Are you saying the problems other counties are having and have had are not relevant to your Fish Farms on the coast of B.C.?[/QUOTE]

They are not MY fish farms, I have no connection at all to any fish farming activity.
None.
But to answer your question .... yes. After 40 years of salmon farming here on the Pacific coast, give me an example of how ff have impacted wild stocks at the population level. While you're thinking about that, consider habitat destruction, climate change, over fishing, blah, blah...
 
I have read and heard quite a bit of nonsense and denials from the pro-farm lobby - but to suggest that the risks and impacts other jurisdictions have both already realized and are yet in the process of understanding - the impacts from the open net-pen technology - are not pertinent/relevant in the Pacific is probably the most absurd and irresponsible response I have yet seen/read. as I wrote on 08 Sept (http://www.sportfishingbc.com/forum...first-nation-leaders.64127/page-9#post-803267):
I consider anyone who thinks the Pacific Ocean is somehow immune from the same problems as the Atlantic presumably due to some "magic wand" held by the PR firms of the BCSFA - deluded and/or naive and irresponsible.
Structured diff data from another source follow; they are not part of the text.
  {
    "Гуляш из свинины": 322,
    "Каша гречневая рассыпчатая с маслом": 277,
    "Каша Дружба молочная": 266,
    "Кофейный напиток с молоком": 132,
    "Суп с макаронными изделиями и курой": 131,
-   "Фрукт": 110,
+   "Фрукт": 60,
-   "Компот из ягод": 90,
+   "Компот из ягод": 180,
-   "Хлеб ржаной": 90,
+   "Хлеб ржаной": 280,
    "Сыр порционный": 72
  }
I certainly wouldn't expect this perspective from our professional fish farm regulators. yet, somehow - that perspective exists in the aquaculture branch of DFO; and apparently in a few, rare individuals in DFO that consider that their attachments to their coworkers in the aquaculture branch precludes them from using their own common sense and precautionary approach - thereby avoiding being responsible public servants and regulators.
The only exception to that long list of impacts would be inbreeding with local Atlantic salmon stocks.
 
I admire your patience Shuswap, answering questions that have been answered before, so many times. Your analysis of Ray Grigg is spot on, imo.
We pro salmon farmers can't and don't deny salmon farms in areas of indigenous Atlantic's have caused possibly irreparable damage ... from interbreeding. And, as that can't happen here that's why the Pacific coast is so irrelevant to this discussion regarding other countries. Please, get over this point and look for another scapegoat for declining wild Pacific salmon. Start looking at the science of climate change and it's effects on the ocean and freshwater productivity and especially, overfishing, including sports fisheries.

Yeah, that's you.

Nothing strange with agreeing with a professional biologist on this issue, aa.
Don't forget about the damage to salmon stocks from Bigfoot, little green men and the boogeyman.